Supreme Court Takes Up Sarbanes-Oxley Whistleblower Burden Shifting

Legal Alerts

11.13.23

In Murray v. UBS Sec., LLC, the Court is considering whether, within the burden-shifting framework governing Sarbanes-Oxley cases, a whistleblower must prove his employer acted with a “retaliatory intent” as part of his case in chief, or if the employer bears the burden of proof to establish the lack of “retaliatory intent” in proving its affirmative defense.

Murray, a research strategist in UBS’s commercial mortgage-backed securities business, reported to his supervisor that members of UBS’s trading desk pressured him to manipulate his research to address potential investor concerns about UBS’s participating in mortgage-backed securities trades. Murray claimed that he was terminated as a result of this report.  Murray filed a whistleblower complaint with the U.S. Department of Labor, alleging that his termination violated the Sarbanes-Oxley Act (SOX).

When the Department of Labor did not process his claim within 180 days, Murray filed a de novo action in district court. The jury returned a verdict in his favor. However, the court did not instruct the jury that a Sarbanes-Oxley antiretaliation claim requires a plaintiff to show that the employer intended to retaliate.

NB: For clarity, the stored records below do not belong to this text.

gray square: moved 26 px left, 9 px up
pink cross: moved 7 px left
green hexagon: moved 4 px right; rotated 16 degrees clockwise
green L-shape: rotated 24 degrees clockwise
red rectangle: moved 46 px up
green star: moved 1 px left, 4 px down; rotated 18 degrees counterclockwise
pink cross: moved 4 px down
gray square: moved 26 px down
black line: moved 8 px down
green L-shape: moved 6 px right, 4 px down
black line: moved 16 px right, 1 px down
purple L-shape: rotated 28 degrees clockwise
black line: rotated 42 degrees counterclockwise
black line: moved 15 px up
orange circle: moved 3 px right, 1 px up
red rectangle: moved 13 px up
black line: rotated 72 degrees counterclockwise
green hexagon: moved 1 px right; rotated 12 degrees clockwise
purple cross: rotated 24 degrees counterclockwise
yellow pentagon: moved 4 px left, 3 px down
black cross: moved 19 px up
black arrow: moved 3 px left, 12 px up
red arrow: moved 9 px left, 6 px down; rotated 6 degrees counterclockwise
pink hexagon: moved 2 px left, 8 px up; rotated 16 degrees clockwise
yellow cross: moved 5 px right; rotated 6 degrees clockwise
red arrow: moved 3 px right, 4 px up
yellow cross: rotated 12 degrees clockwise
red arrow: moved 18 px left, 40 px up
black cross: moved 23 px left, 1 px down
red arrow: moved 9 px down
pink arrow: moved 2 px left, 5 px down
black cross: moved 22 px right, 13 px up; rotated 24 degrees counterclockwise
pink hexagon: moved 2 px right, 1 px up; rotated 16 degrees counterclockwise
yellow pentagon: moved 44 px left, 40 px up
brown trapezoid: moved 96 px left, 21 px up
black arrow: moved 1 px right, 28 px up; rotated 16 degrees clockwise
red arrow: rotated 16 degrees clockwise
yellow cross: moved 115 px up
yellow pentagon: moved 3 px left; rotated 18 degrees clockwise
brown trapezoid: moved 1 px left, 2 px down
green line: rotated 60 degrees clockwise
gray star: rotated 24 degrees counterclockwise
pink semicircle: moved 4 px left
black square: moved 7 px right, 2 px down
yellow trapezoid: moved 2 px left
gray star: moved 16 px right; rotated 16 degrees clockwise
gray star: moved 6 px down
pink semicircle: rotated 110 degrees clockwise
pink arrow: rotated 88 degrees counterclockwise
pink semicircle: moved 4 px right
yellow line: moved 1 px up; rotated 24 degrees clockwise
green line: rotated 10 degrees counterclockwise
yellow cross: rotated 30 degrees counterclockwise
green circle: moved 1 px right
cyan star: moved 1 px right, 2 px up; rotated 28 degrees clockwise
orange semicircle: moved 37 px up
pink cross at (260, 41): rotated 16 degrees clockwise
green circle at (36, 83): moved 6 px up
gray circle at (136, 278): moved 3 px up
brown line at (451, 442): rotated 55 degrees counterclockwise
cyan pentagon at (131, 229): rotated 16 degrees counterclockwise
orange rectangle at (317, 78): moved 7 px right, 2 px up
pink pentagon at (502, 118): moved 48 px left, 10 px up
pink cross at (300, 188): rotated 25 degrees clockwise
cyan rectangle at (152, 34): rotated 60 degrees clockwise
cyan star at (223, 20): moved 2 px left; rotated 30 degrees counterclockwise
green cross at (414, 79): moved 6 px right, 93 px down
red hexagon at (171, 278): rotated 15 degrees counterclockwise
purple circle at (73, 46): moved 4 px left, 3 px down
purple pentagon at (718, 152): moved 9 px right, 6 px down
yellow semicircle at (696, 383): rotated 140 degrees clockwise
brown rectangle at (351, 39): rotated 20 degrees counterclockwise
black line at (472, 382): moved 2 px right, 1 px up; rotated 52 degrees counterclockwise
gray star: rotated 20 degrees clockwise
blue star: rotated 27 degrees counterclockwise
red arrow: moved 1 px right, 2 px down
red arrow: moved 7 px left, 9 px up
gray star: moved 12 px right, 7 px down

The Second Circuit concluded that this was an error because SOX prohibits publicly traded companies from taking adverse employment actions to “discriminate against an employee . . . because of” whistleblowing. This provision requires a whistleblower to prove, by a preponderance of the evidence, that the employer took the adverse employment action with retaliatory intent: an intent to “discriminate against an employee . . . because of” whistleblowing. Therefore, the Second Circuit reversed.

The central issue before the Court is whether the Second Circuit improperly shifted the burden of proving retaliatory intent under SOX to the whistleblower in his case in chief rather than as part of an employer’s affirmative defense. If whistleblowers must affirmatively prove retaliatory intent at the start of their case, the standard for such claims would become much greater. But the Court’s decision could reach other federal whistleblower laws such as the National Transit Systems Security Act, 6 U.S.C. § 1142; Consumer Financial Protection Act, 12 U.S.C. § 5567; Consumer Product Safety Improvement Act, 15 U.S.C. § 2087; FDA Food Safety Modernization Act, 21 U.S.C. § 399d; Patient Protection and Affordable Care Act, 29 U.S.C. § 218c; Seaman’s Protection Act, 46 U.S.C. § 2114; Federal Railroad Safety Act, 49 U.S.C. § 20109; Moving Ahead for Progress in the 21st Century Act, 49 U.S.C. § 30171; Surface Transportation Assistance Act, 49 U.S.C. § 31105; and the Pipeline Safety Improvement Act, 49 U.S.C. § 60129 that have similar burden of proof provisions. 

During oral argument, the Justices focused on how the burden-shifting requirement would change the intent element of the statute.  Justice Barrett seemed particularly focused on the gatekeeping function of the statute, questioning whether the hypothetical presented in Respondent’s brief would be properly prevented by the second step of the whistleblower analysis. Predictably, counsel for the Petitioner and counsel for the Respondent disagreed on whether the second step of the whistleblower analysis was the appropriate stage to determine retaliatory intent. Justice Alito in particular seemed interested in the difference between discrimination due to engaging in a protected activity and retaliation under the statute.